* _Task requirements_: Reproduce verbatim everything from the line containing "of 1.7 (ft³)" down through the end of the entries, including both ends.

Dataset entries
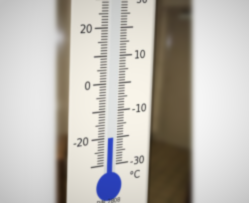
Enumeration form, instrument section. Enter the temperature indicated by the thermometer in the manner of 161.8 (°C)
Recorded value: -20 (°C)
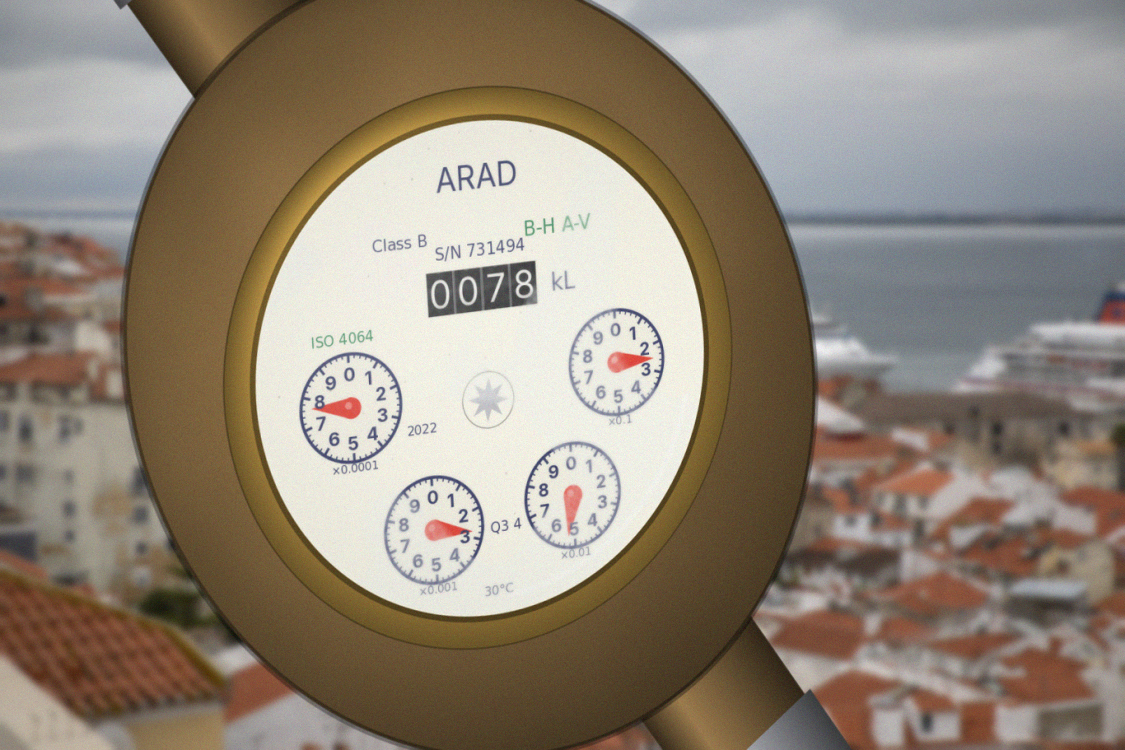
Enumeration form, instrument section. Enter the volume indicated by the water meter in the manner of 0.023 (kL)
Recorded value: 78.2527 (kL)
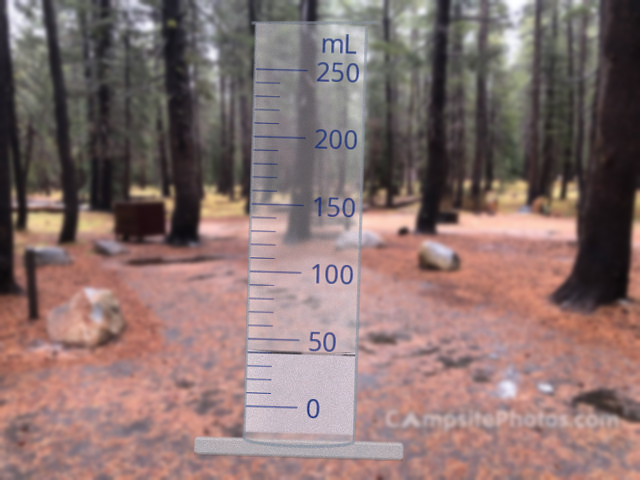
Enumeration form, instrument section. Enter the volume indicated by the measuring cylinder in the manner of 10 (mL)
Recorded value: 40 (mL)
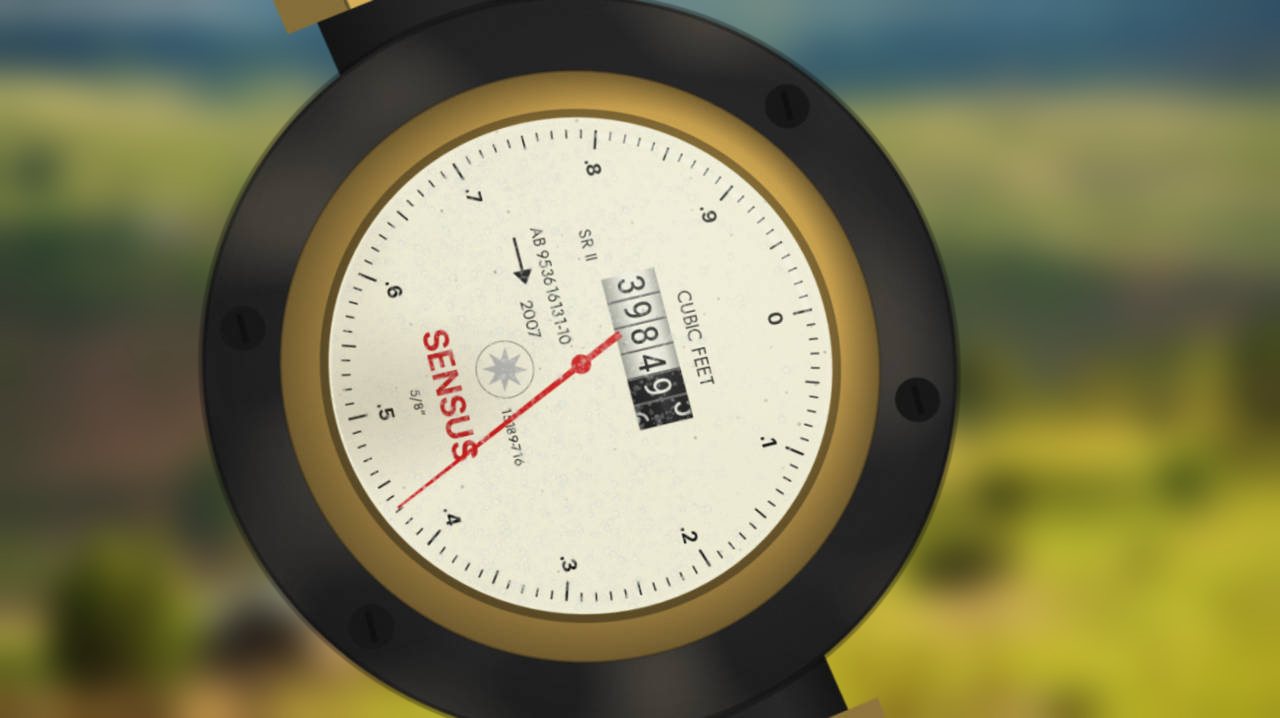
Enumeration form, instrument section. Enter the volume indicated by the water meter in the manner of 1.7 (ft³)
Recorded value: 398495.43 (ft³)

* _Written solution_:
Enumeration form, instrument section. Enter the volume indicated by the water meter in the manner of 1.7 (ft³)
Recorded value: 398495.43 (ft³)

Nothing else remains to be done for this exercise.